I now solved the problem by adding an additional test to the cQueueSendFromISR in queue.c as follows:

if( pxQueue->ucMessagesWaiting < pxQueue->ucLength )
{
    prvCopyQueueData( pxQueue, pvItemToQueue );
        // If the queue contains more than 1 item, the receiving task cannot be sleeping/waiting for input,
        // because there already WAS data on the queue.
        // If the queue just received its first item, this could wake a task.
    if( pxQueue->ucMessagesWaiting == 1 )
    {        // Just sent first item to the queue, thus it is possible a task has been woken
            /* If the queue is locked we do not alter the event list.  This will
            be done when the queue is unlocked later. */
        if( pxQueue->cTxLock == queueUNLOCKED )
        {

This will only allow the cQueueuSendFromISR to return a taskwoken=TRUE if the contents of the queue just changed from empty to 1 item.

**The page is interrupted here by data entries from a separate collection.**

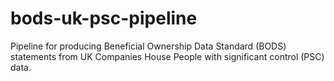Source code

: # bods-uk-psc-pipeline
Pipeline for producing Beneficial Ownership Data Standard (BODS) statements from UK Companies House People with significant control (PSC) data.
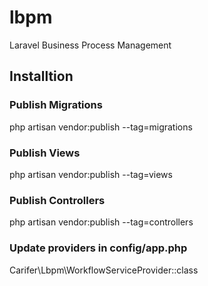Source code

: # lbpm
Laravel Business Process Management

## Installtion
### Publish Migrations

php artisan vendor:publish --tag=migrations

### Publish Views 

php artisan vendor:publish --tag=views

### Publish Controllers

php artisan vendor:publish --tag=controllers

### Update providers in config/app.php

Carifer\Lbpm\WorkflowServiceProvider::class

The same thing goes for cQueueReceiveFromISR, which should only be allowed to unblock a task if the contents change from full to full minus 1

Greetings

Paul van der Hulst

rtel wrote on Tuesday, March 01, 2005:

Hi,

<snip>
> The idea is that the queue cannot block a task if the queue is not empty, so
> adding another item to the queue cannot unblock any task since no task
> is blocked.

Good idea.

I might like to incorporate this into the main code, but will have to think it over for a while.  There may be some permutation where problems could exist - for example, more than one task waiting on the same queue (which is possible but not necessarily desirable).  The queues have to be a generic mechanism.

How the serial port drivers operate is an application level design decision - for example the relative priorities of the tasks effect when a switch will occur, how characters should be buffered, etc.  Please note that, as stated in the PIC18 docs on the WEB site "The supplied serial port drivers are written to test some of the real time kernel features - and they are not intended to represent an optimised solution."

Thanks for you valuable feedback.

Regards.

nobody wrote on Wednesday, March 09, 2005:

The ISR queue functions already only return taskwoken=true if there was a task waiting on the event list of the queue being posted to / received from.  What is the difference with checking if the queue was empty/full?